Before using scikit-learn, let's build it manually to understand what's happening:

import numpy as np
import matplotlib.pyplot as plt

# House size (sqft) → Price ($1000s)
X = np.array([1000, 1200, 1500, 1800, 2000, 2200, 2500, 2800, 3000])
y = np.array([150, 180, 210, 270, 300, 330, 360, 410, 450])

# Gradient Descent — how the model learns
def train_linear_regression(X, y, learning_rate=0.00001, epochs=1000):
    w, b = 0.0, 0.0
    n = len(X)

    for epoch in range(epochs):
        # Predictions
        y_pred = w * X + b

        # Compute gradients (calculus — how to adjust w and b)
        dw = (-2/n) * np.dot(X, (y - y_pred))
        db = (-2/n) * np.sum(y - y_pred)

        # Update weights
        w -= learning_rate * dw
        b -= learning_rate * db

        if epoch % 200 == 0:
            mse = np.mean((y - y_pred) ** 2)
            print(f"Epoch {epoch}: MSE = {mse:.2f}, w = {w:.4f}, b = {b:.2f}")

    return w, b

w, b = train_linear_regression(X, y)
print(f"\nFinal equation: Price = {w:.2f} × SqFt + {b:.2f}")

Using Scikit-Learn (The Real-World Way)

from sklearn.linear_model import LinearRegression
from sklearn.model_selection import train_test_split
from sklearn.metrics import mean_squared_error, r2_score
import numpy as np

# Multiple features: size, bedrooms, age
X = np.array([
    [1200, 2, 10], [1500, 3, 5],  [1800, 3, 8],
    [2200, 4, 3],  [2500, 4, 1],  [1000, 2, 20],
    [3000, 5, 2],  [1700, 3, 15], [2800, 4, 7],
])
y = np.array([180, 220, 275, 350, 390, 140, 480, 250, 420])

X_train, X_test, y_train, y_test = train_test_split(X, y, test_size=0.25, random_state=42)

model = LinearRegression()
model.fit(X_train, y_train)

y_pred = model.predict(X_test)

print(f"R² Score: {r2_score(y_test, y_pred):.3f}")
print(f"RMSE: ${np.sqrt(mean_squared_error(y_test, y_pred)):.1f}K")
print(f"\nCoefficients:")
features = ['Size (sqft)', 'Bedrooms', 'Age (years)']
for feat, coef in zip(features, model.coef_):
    print(f"  {feat}: {coef:.2f}")
print(f"  Intercept: {model.intercept_:.2f}")
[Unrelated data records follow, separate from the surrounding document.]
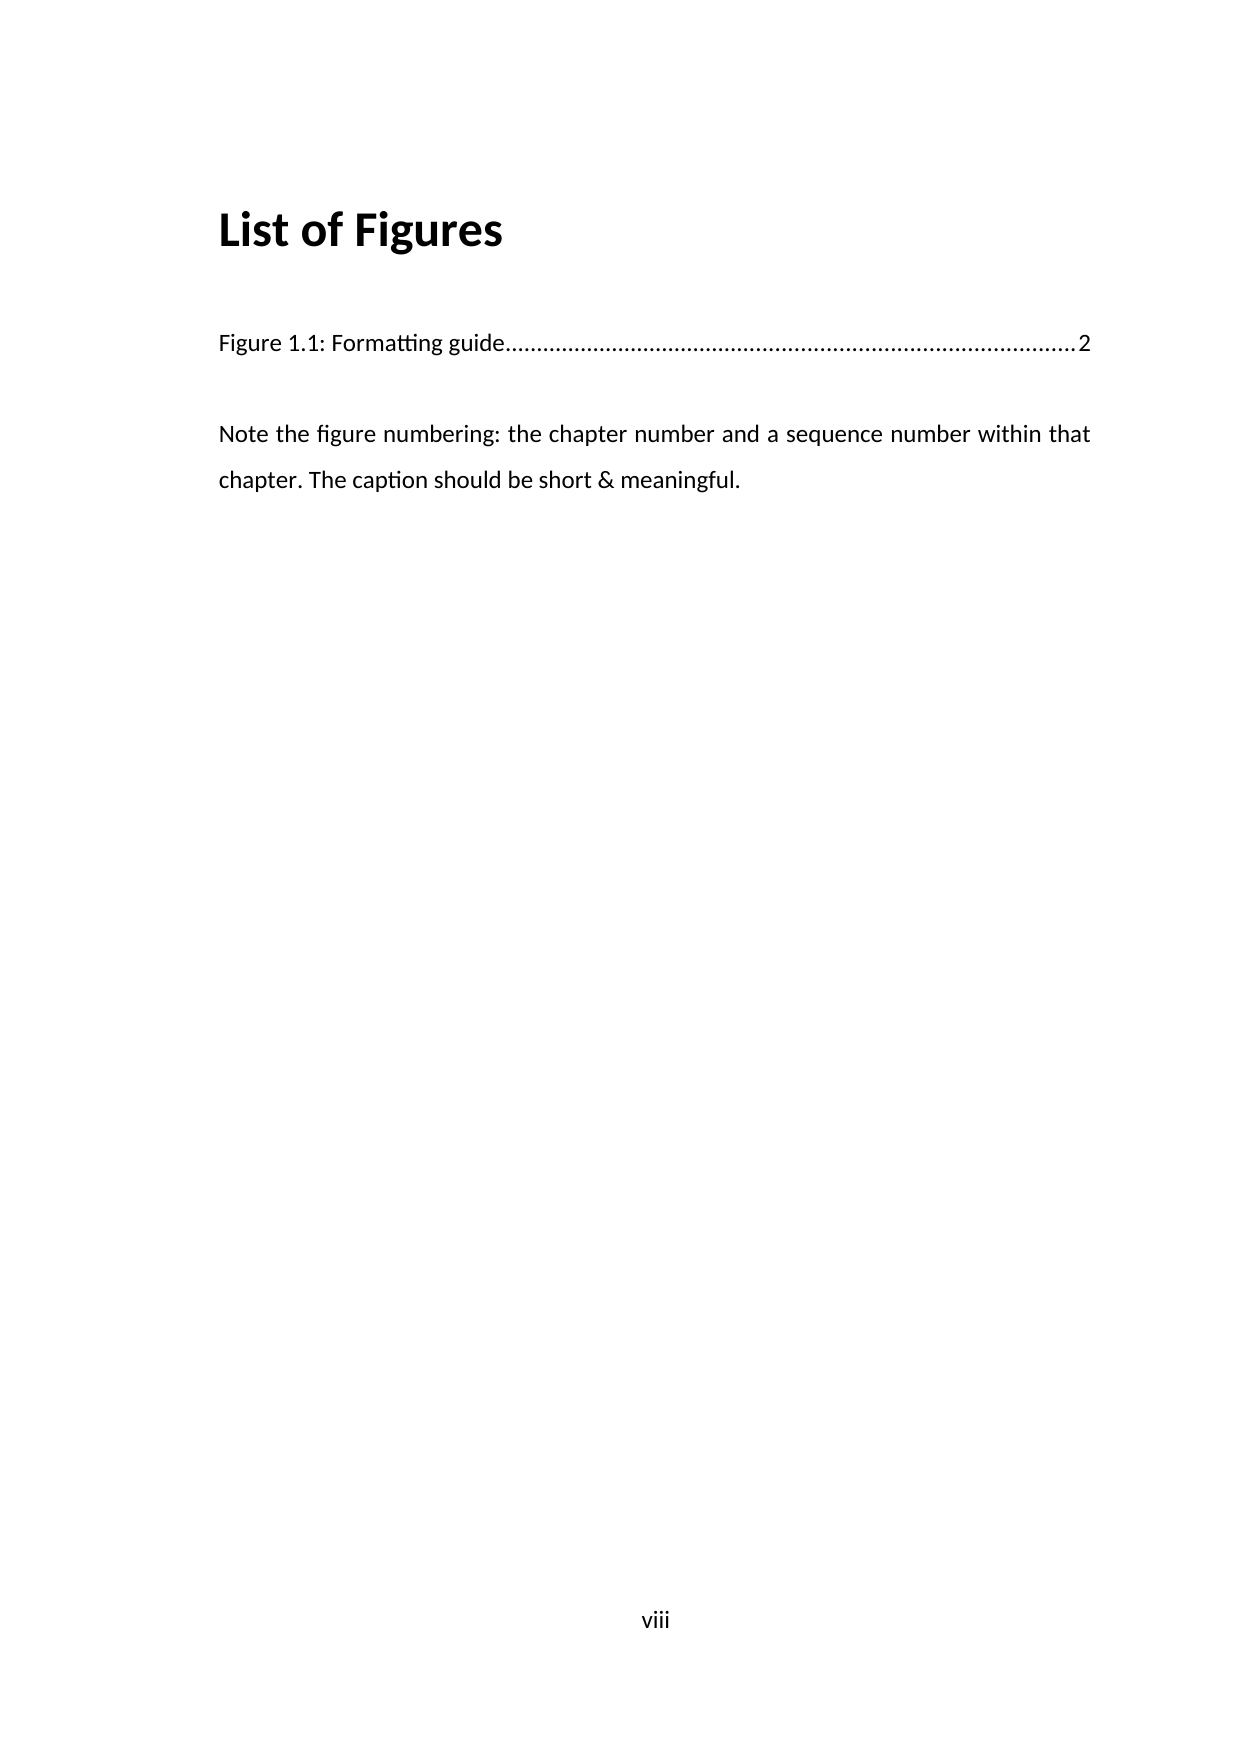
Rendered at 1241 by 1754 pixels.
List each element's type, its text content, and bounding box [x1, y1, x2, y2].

text Note the figure numbering: the chapter number and a sequence number within that chapter. The caption should be short & meaningful. [218, 418, 1092, 494]
text Figure 1.1: Formatting guide 2 [218, 327, 1092, 357]
subtitle List of Figures [218, 198, 1092, 259]
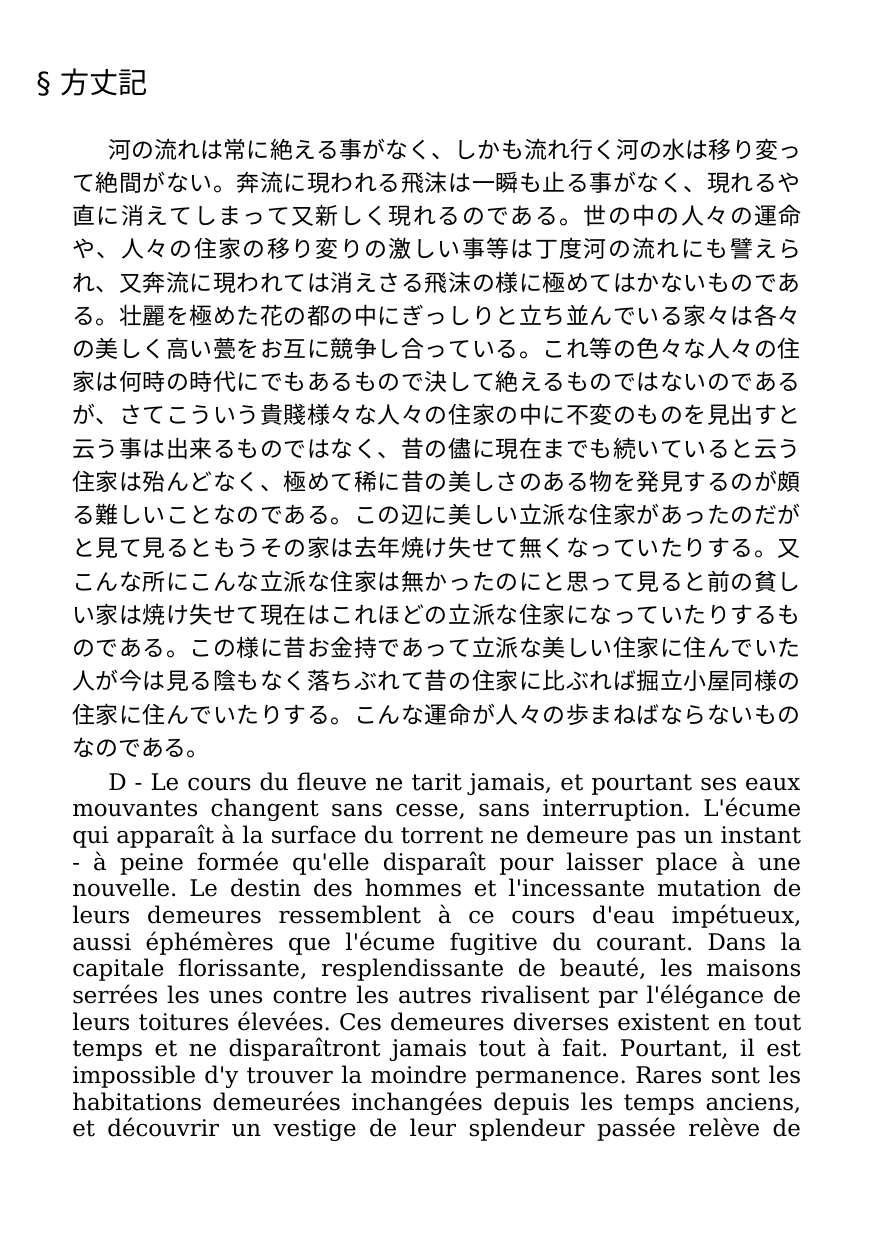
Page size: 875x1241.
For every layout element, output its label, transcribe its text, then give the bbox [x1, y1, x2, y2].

subtitle § 方丈記 [36, 60, 838, 102]
text 河の流れは常に絶える事がなく、しかも流れ行く河の水は移り変って絶間がない。奔流に現われる飛沫は一瞬も止る事がなく、現れるや直に消えてしまって又新しく現れるのである。世の中の人々の運命や、人々の住家の移り変りの激しい事等は丁度河の流れにも譬えられ、又奔流に現われては消えさる飛沫の様に極めてはかないものである。壮麗を極めた花の都の中にぎっしりと立ち並んでいる家々は各々の美しく高い甍をお互に競争し合っている。これ等の色々な人々の住家は何時の時代にでもあるもので決して絶えるものではないのであるが、さてこういう貴賤様々な人々の住家の中に不変のものを見出すと云う事は出来るものではなく、昔の儘に現在までも続いていると云う住家は殆んどなく、極めて稀に昔の美しさのある物を発見するのが頗る難しいことなのである。この辺に美しい立派な住家があったのだがと見て見るともうその家は去年焼け失せて無くなっていたりする。又こんな所にこんな立派な住家は無かったのにと思って見ると前の貧しい家は焼け失せて現在はこれほどの立派な住家になっていたりするものである。この様に昔お金持であって立派な美しい住家に住んでいた人が今は見る陰もなく落ちぶれて昔の住家に比ぶれば掘立小屋同様の住家に住んでいたりする。こんな運命が人々の歩まねばならないものなのである。 [72, 132, 802, 763]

Understanding the Coefficients

The coefficient for each feature tells you: "For a 1-unit increase in this feature, how much does the prediction change?"

Example output:

Coefficients:
  Size (sqft): 0.12     → Each extra sqft adds $120 to price
  Bedrooms: 18.5        → Each bedroom adds $18,500
  Age (years): -4.2     → Each year of age reduces price by $4,200

This interpretability is one of linear regression's greatest strengths. You can explain every prediction.

When Linear Regression Works (and When It Doesn't)

Works well when:

The relationship between features and target is roughly linear
Features have relatively low correlation with each other (no multicollinearity)
Errors are normally distributed
You need an interpretable model

Struggles when:

The true relationship is non-linear (e.g., exponential growth)
There are complex interactions between features
Outliers dominate the data (consider Huber regression instead)
You have thousands of features (use regularization — coming next lesson)

R² Score: Measuring Model Quality

R² (R-squared) tells you: "What fraction of the variance in the target does the model explain?"

R² = 1 - (Sum of Squared Residuals / Total Sum of Squares)

R² = 1.0  → Perfect prediction
R² = 0.8  → Model explains 80% of variance
R² = 0.5  → Model explains 50% — mediocre
R² = 0.0  → No better than predicting the mean
R² < 0    → Worse than predicting the mean (something is wrong)

Key Takeaway

Linear regression is elegant because of its simplicity. Every prediction is a weighted sum of your inputs — completely transparent, fast to compute, and often surprisingly accurate.

More importantly, the concepts you just learned — weights, gradients, MSE, R² — appear everywhere in machine learning. You've just built the foundation you'll stand on for the rest of this course.